Credit Card Debt — A Necessary Evil That Can Lead to Bankruptcy

Apparently, many millennials in Ohio and elsewhere are shying away from the use of credit cards. Mountains of student loan debt may be one reason. It also may be a response to the fact that many consumers sought bankruptcy protection during the recent recession because of overwhelming credit card debt.

Millenials seem to prefer debit cards and cash rather than credit cards. While some regard credit cards as the root of most financial problems, it is also seen as a necessary evil with unique features not shared by other payment methods. Some of the advantages of credit cards include extended warranty protections at no extra cost for products paid by credit card.

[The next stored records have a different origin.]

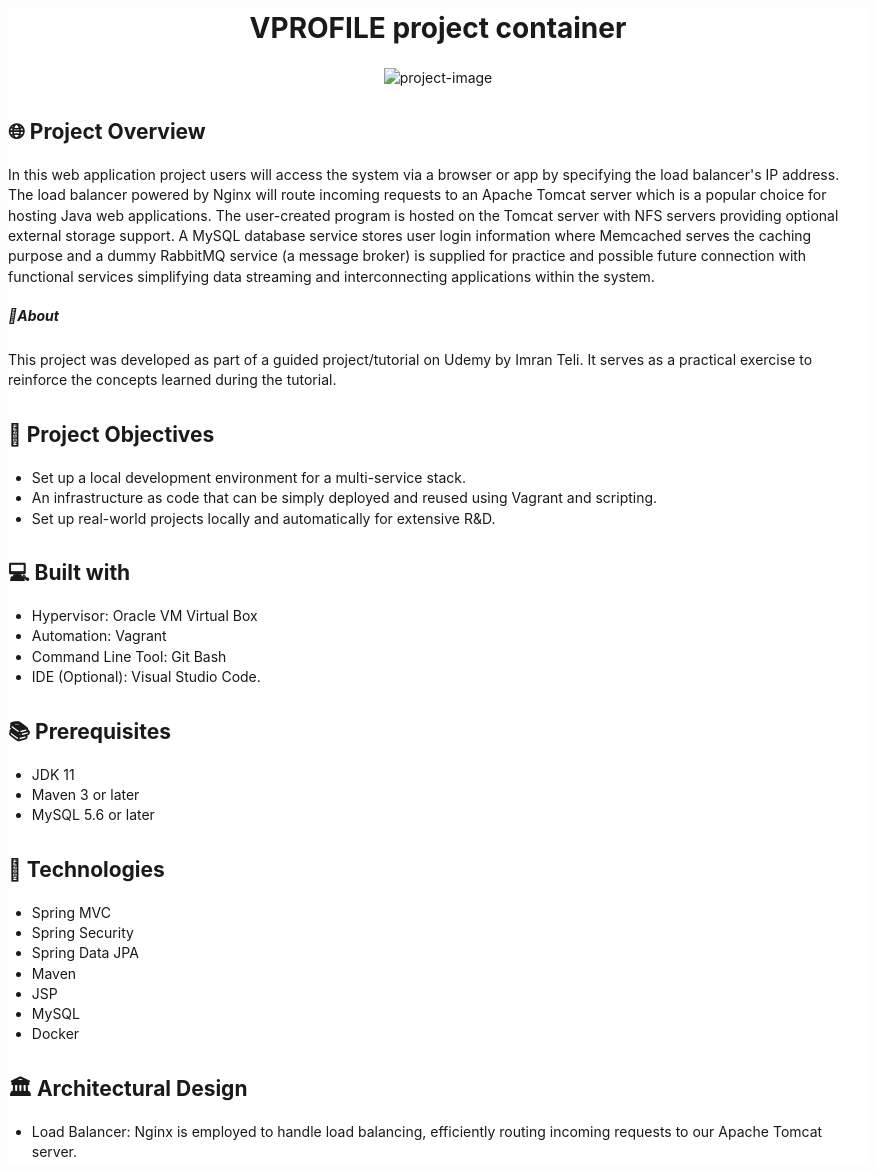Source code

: <h1 align="center" id="title">VPROFILE project container</h1>

<p align="center"><img src="https://socialify.git.ci/debasishdtt/vprofile-project-container/image?name=1&amp;owner=1&amp;theme=Light" alt="project-image"></p>

## 🌐 Project Overview
<p>In this web application project users will access the system via a browser or app by specifying the load balancer's IP address. 
  The load balancer powered by Nginx will route incoming requests to an Apache Tomcat server which is a popular choice for hosting Java web applications. 
  The user-created program is hosted on the Tomcat server with NFS servers providing optional external storage support. A MySQL database service stores user 
  login information where Memcached serves the caching purpose and a dummy RabbitMQ service (a message broker) is supplied for practice and possible 
  future connection with functional services simplifying data streaming and interconnecting applications within the system.</p>
<h5>🌟About</h5>
This project was developed as part of a guided project/tutorial on Udemy by Imran Teli. It serves as a practical exercise to reinforce the concepts learned during the tutorial.

## 🎯 Project Objectives
* Set up a local development environment for a multi-service stack.
* An infrastructure as code that can be simply deployed and reused using Vagrant and scripting.
* Set up real-world projects locally and automatically for extensive R&D.

## 💻 Built with
* Hypervisor: Oracle VM Virtual Box
* Automation: Vagrant
* Command Line Tool: Git Bash
* IDE (Optional): Visual Studio Code.

## 📚 Prerequisites
* JDK 11
* Maven 3 or later
* MySQL 5.6 or later

## 🔧 Technologies
* Spring MVC
* Spring Security
* Spring Data JPA
* Maven
* JSP
* MySQL
* Docker

## 🏛️ Architectural Design
* Load Balancer: Nginx is employed to handle load balancing, efficiently routing incoming requests to our Apache Tomcat server.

Many cards offer travel insurance, cash back deals, reward points and more.

The consumer’s ability to make timely payments and his or her use of any cards helps to build a favorable credit history. This comes into play in job applications and loan applications. Also, landlords may judge a person’s fitness to rent by what is recorded in his or her credit history. One’s credit score also plays a role in interest rates charged on car loans and mortgages, and it can even affect insurance premiums.

In Ohio and elsewhere, getting a credit card is a significant financial benefit — even it it is just one card that is used infrequently. As long as the card is managed responsibly and the full amount is paid every month, interest will not accrue. When only minimum amounts are paid, the accumulated interest can become overwhelming within a short time. Fortunately, help is available through the protection offered by the U.S. Bankruptcy Code that allows the discharge of unsecured debts such as credit card debt.